- Partes do exercício
1 - Traduza para o inglês esta frase do texto sobre o novo "Perdidos no Espaço": "Só que algo dá errado e a nave é tirada da rota original, fazendo com que a família vá parar em um planeta desconhecido."
2 - No texto sobre o novo "Perdidos no Espaço", transcreva o trecho entre "O principal erro" e "divertimento ao espectador.", incluindo esses dois pontos.

- Texto para leitura
===============

Nova versão de "Perdidos no Espaço" acerta com atualização do enredo e aventura descarada

O principal erro de uma adaptação ou relançamento de uma história é tentar transportar o enredo da obra original exatamente como era, sem qualquer atualização ou revisão temporal necessária. Esse detalhe do roteiro, apesar de não garantir o sucesso de uma empreitada como tipo, pode ser uma parte importante do caminho para criar um produto mais coerente com a época e o público. O reboot de "Perdidos no Espaço", sucesso dos anos 60 que volta reformulada ao Netflix, cumpre bem com essa modernização da história e ainda entrega um bom divertimento ao espectador.
Tomando como base de sustentação a série original, criada por Irwin Allen e que ficou no ar entre os anos de 1965 e 1968, "Perdidos no Espaço" resgata a aventura da família Robinson fora do planeta Terra. À bordo da Resolute, a engenheira Maureen (Molly Parker), o militar John (Toby Stephens), e os filhos, Will (Maxwell Jenkings), Judy (Taylor Russell) e Penny (Mina Sundwall) partem para uma nova vida depois que as condições da Terra passam a ameaçar a população. Só que algo dá errado e a nave é tirada da rota original, fazendo com que a família vá parar em um planeta desconhecido.

===============

- Material fornecido
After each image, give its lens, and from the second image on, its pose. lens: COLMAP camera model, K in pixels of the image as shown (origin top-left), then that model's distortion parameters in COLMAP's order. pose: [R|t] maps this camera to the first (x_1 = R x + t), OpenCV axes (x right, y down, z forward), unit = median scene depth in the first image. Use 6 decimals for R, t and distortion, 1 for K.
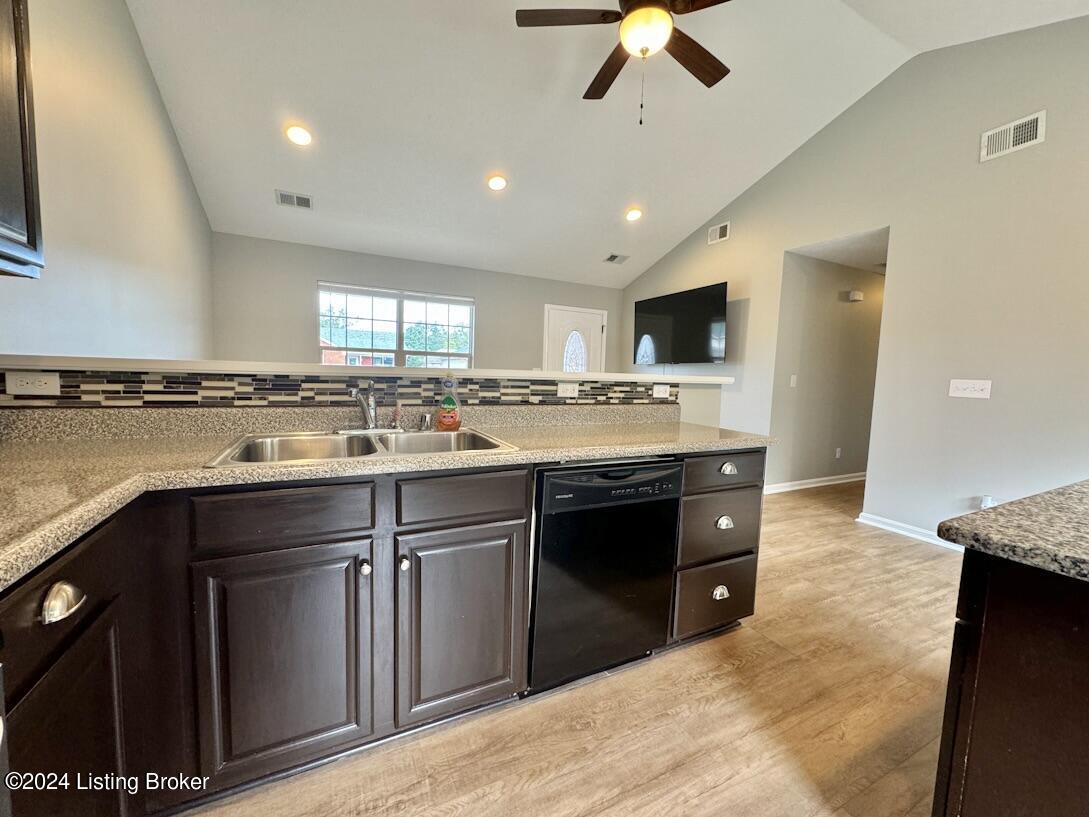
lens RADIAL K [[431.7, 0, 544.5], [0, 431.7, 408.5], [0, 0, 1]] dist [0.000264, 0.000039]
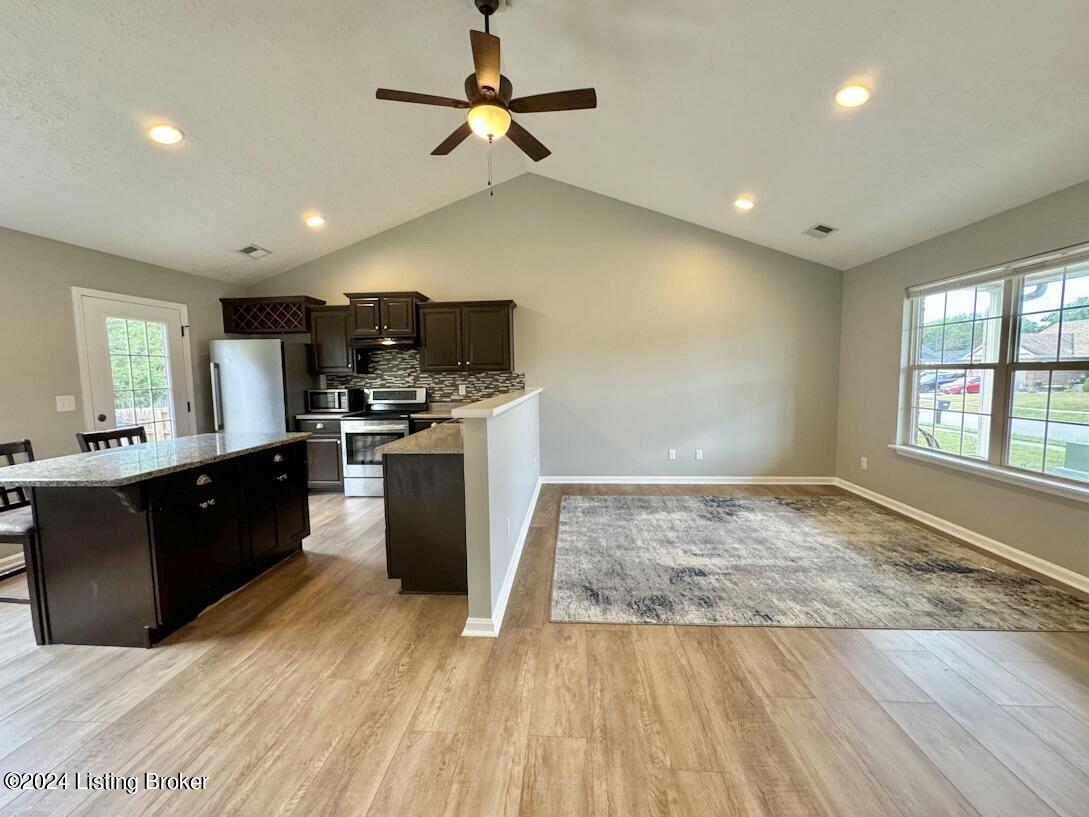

===============

- Respostas por tarefa
1 - But something goes wrong and the ship is knocked off its original course, causing the family to end up on an unknown planet.

2 -
O principal erro de uma adaptação ou relançamento de uma história é tentar transportar o enredo da obra original exatamente como era, sem qualquer atualização ou revisão temporal necessária. Esse detalhe do roteiro, apesar de não garantir o sucesso de uma empreitada como tipo, pode ser uma parte importante do caminho para criar um produto mais coerente com a época e o público. O reboot de "Perdidos no Espaço", sucesso dos anos 60 que volta reformulada ao Netflix, cumpre bem com essa modernização da história e ainda entrega um bom divertimento ao espectador.